J'ai tendu mon micro à des gens qui ont mal à leur façon de vivre. Peut-être vous reconnaissez-vous vous-mêmes ? Quel genre de vie nous sommes-nous donc fabriqué, pour en arriver à émettre pareilles plaintes ? J'ai repensé à cette petite histoire sarcastique :"Savez-vous qui a inventé l'engrenage ? - Un chinois. Et savez-vous qui a inventé les hurlements ? - Le même chinois, quand il s'est pris les doigts dans son invention!"

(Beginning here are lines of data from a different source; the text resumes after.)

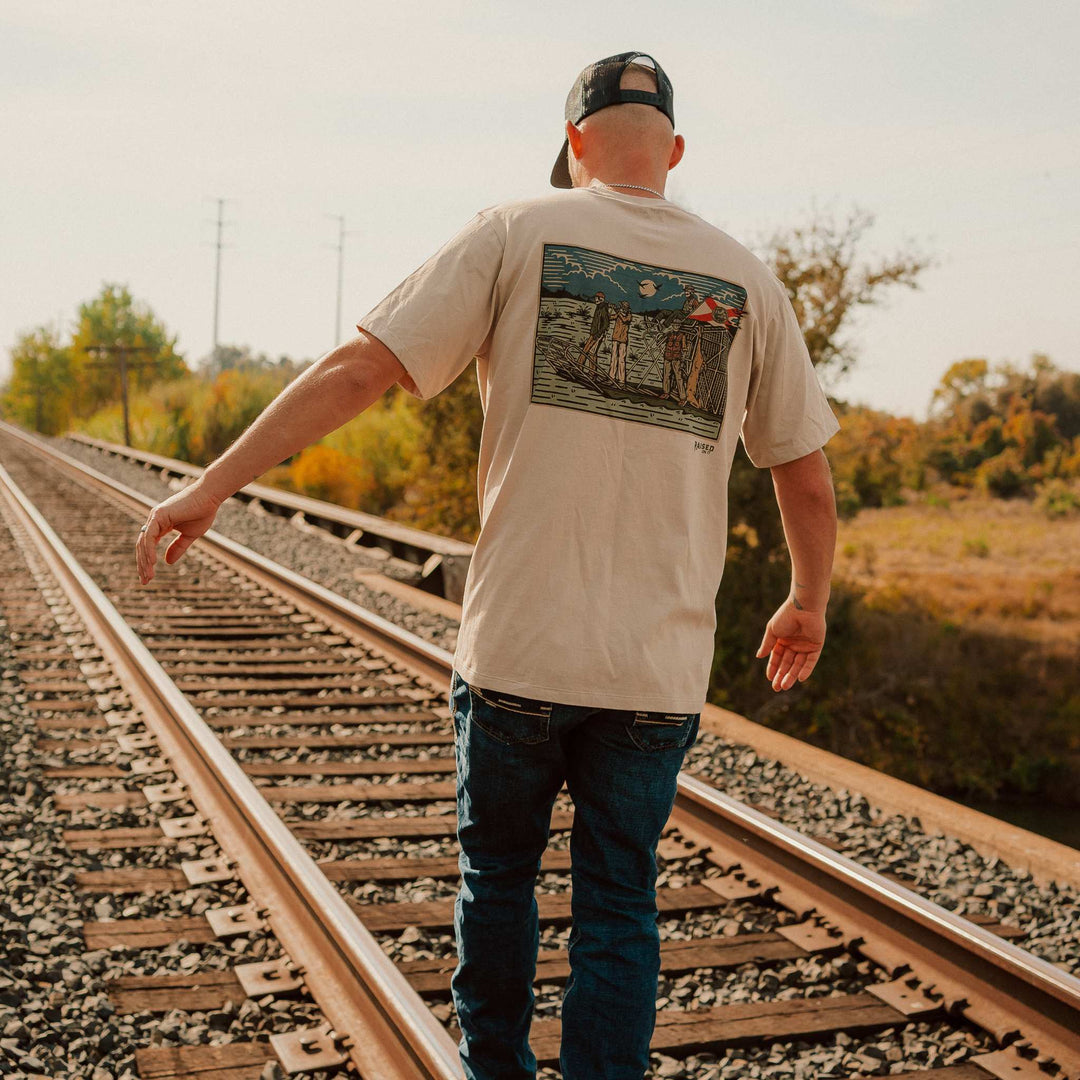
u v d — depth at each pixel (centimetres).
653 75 182
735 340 174
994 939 303
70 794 468
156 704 585
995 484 4131
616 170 180
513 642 165
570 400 165
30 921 342
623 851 176
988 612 2527
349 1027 278
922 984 313
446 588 1191
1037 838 444
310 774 514
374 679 711
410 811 474
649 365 167
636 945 177
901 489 3944
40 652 743
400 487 3222
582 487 164
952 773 2006
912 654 2197
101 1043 272
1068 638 2312
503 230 169
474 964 185
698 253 173
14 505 1719
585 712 168
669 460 168
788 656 202
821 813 491
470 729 173
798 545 192
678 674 170
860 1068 280
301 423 161
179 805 453
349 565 1266
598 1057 174
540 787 175
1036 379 4372
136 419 5106
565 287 166
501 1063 190
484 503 173
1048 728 2042
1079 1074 268
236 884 377
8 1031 272
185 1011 294
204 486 158
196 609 928
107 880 381
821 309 1791
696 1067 279
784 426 183
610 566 166
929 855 448
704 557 176
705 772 546
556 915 365
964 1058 285
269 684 680
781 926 361
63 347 8906
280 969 312
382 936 347
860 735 2014
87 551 1249
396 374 165
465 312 166
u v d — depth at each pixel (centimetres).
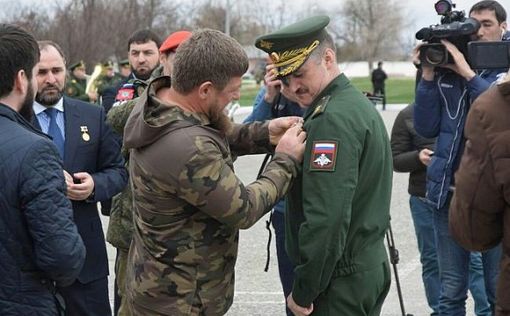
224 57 277
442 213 444
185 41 282
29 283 288
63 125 417
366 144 304
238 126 332
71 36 2597
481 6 461
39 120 410
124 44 2750
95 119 423
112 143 424
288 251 323
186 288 285
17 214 283
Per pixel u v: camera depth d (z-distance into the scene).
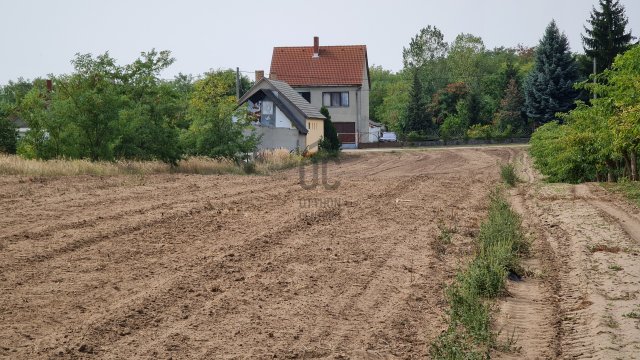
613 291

Notre siècle est celui des inventions grandioses et géniales : elles se retournent parfois contre nous. Nous pouvons aujourd'hui contracter des assurances contre toutes les mauvaises surprises : or, malgré toutes les garanties que nous nous donnons, malgré les protections que nous disposons autour de nous et de nos familles, notre siècle est aussi celui des dépressions, des névroses, des infarctus et des taux records de suicide. Nous avons mal à notre façon de vivre... Nous sommes les otages plus ou moins consentants d'un style de vie subordonné au rendement, à l'efficacité, au profit. Nous sommes poussés à la limite, mais nos limites ne sont pas élastiques à l'infini.

Ce matin. l'Evangile nous parle un langage presque choquant : "Ne vous inquiétez pas pour votre vie de ce que vous mangerez, ni pour votre corps de quoi vous le vêtirez... A chaque jour suffit sa peine." Dans la masse des soucis, petits et grands, qui nous collent au coeur et à la vie, cette parole a quelque chose d'inconvenant. Comment pourrions-nous vivre sans nous inquiéter pour ceux que nous aimons et pour leur avenir ?

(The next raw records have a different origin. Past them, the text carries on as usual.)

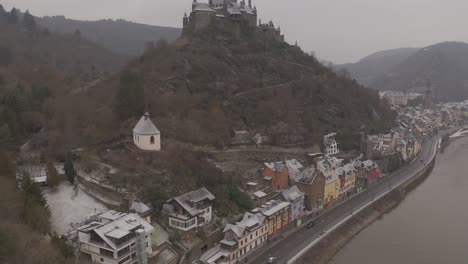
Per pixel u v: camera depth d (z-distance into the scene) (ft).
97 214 298.76
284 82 641.40
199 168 387.96
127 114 451.53
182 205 318.45
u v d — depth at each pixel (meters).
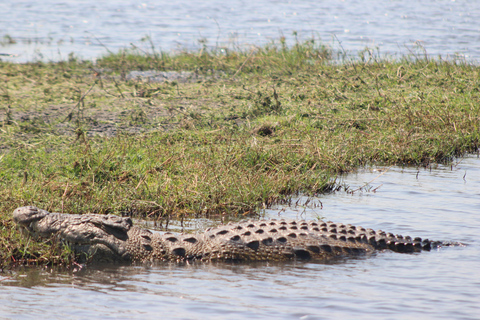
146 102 47.41
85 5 162.00
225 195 27.08
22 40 95.88
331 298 17.11
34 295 17.19
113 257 20.78
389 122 41.19
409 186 30.09
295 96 49.06
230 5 166.88
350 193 29.17
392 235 22.53
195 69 64.81
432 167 34.22
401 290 17.80
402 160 35.28
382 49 82.62
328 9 154.38
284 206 27.20
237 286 18.19
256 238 21.61
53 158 31.09
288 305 16.56
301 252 21.34
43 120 40.59
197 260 21.22
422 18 129.00
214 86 55.38
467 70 58.50
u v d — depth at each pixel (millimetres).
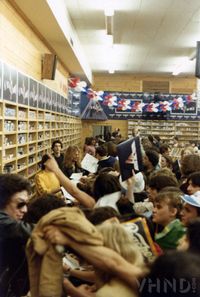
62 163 6203
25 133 6289
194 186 2869
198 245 1364
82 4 7898
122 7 7988
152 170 4617
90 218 1682
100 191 2721
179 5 7715
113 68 16219
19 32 6242
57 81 11008
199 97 17234
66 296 1511
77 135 16531
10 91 5074
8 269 1670
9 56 5547
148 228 1802
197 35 10141
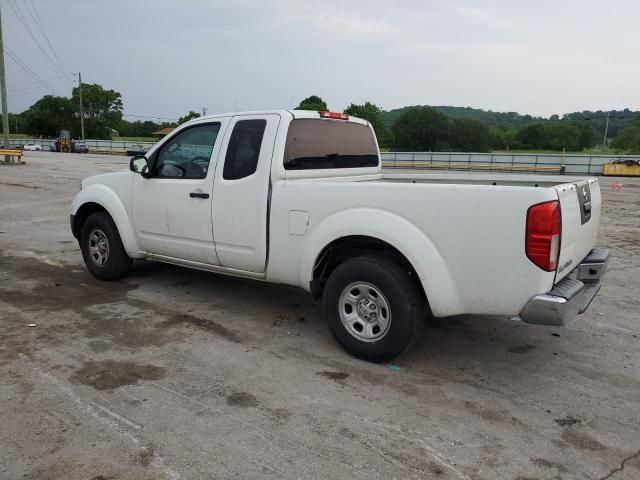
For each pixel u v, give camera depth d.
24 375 3.77
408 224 3.72
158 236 5.41
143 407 3.37
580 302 3.63
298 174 4.65
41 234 9.12
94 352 4.20
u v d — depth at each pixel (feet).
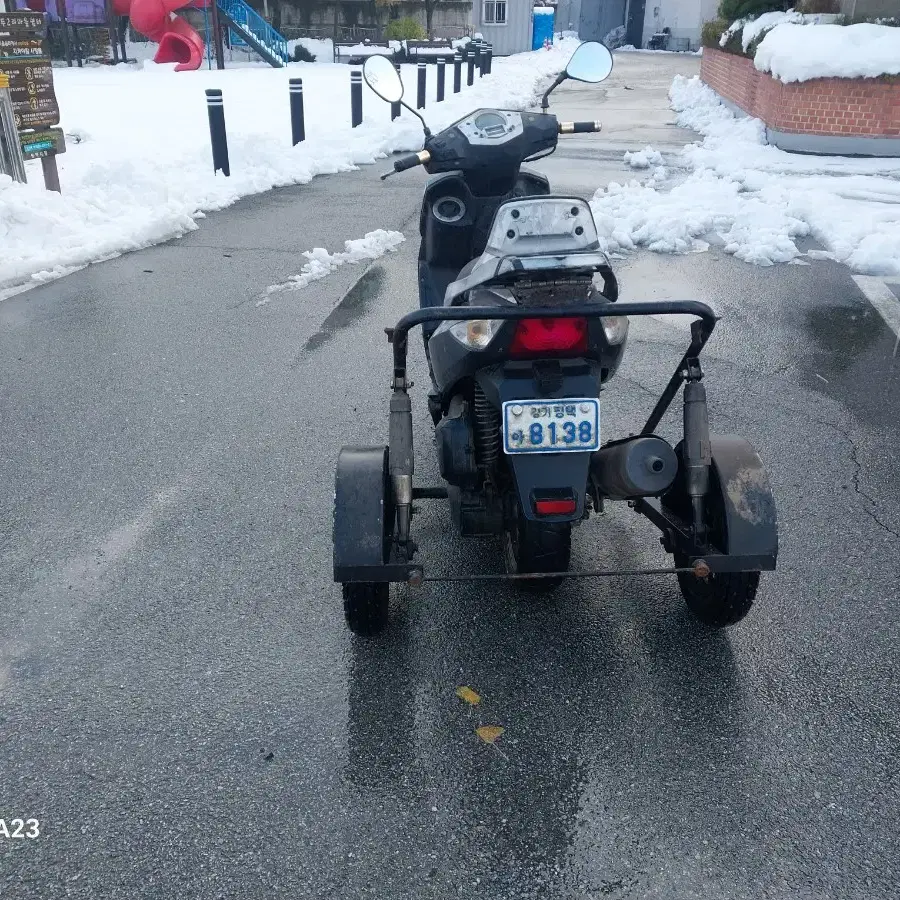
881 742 8.95
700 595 10.46
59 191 31.68
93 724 9.30
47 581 11.82
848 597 11.34
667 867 7.56
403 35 111.04
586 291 8.84
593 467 9.47
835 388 18.01
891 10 43.55
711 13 169.07
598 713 9.34
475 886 7.41
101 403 17.37
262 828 8.00
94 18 101.50
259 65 102.73
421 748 8.91
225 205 34.73
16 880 7.52
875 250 26.30
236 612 11.16
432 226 14.44
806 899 7.26
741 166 39.91
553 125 13.98
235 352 19.99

"Ne vous inquiétez pas..." l'Evangile, certainement, ne veut pas nous rendre irresponsables. Jésus n'a pas invité à sa suite une communauté de hippies livrés à l'insouciance et au farniente. On ne vit pas de l'air du temps ni de promenades dans la nature. Nous avons à répondre de nous-mêmes et de ceux qui nous sont confiés : c'est une dimension fondamentale de notre humanité. Il n'est donc pas question de nous pousser les uns les autres à mettre la clé sous le paillasson, ni d'abandonner notre travail pour nous en remettre à la charité des autres ou aux subventions des oeuvres sociales. Les places de travail sont chères en ces temps de crise; on ne se met pas volontairement au chômage...

"Ne vous inquiétez pas..." L'Evangile pourtant conteste bel et bien notre façon habituelle de vivre dans l'inquiétude et les soucis. Jésus offre à ses disciples de vivre autrement, et de casser quelque part les engrenages qui les entraînent et les blessent. Vivre autrement, oui, mais comment ?

"Ne vous inquiétez pas en disant : Qu'allons-nous manger ? Qu'allons-nous boire ? Avec quoi nous habillerons-nous ? Tout cela, ce sont les païens qui le recherchent continuellement. Votre Père céleste sait bien que vous en avez besoin "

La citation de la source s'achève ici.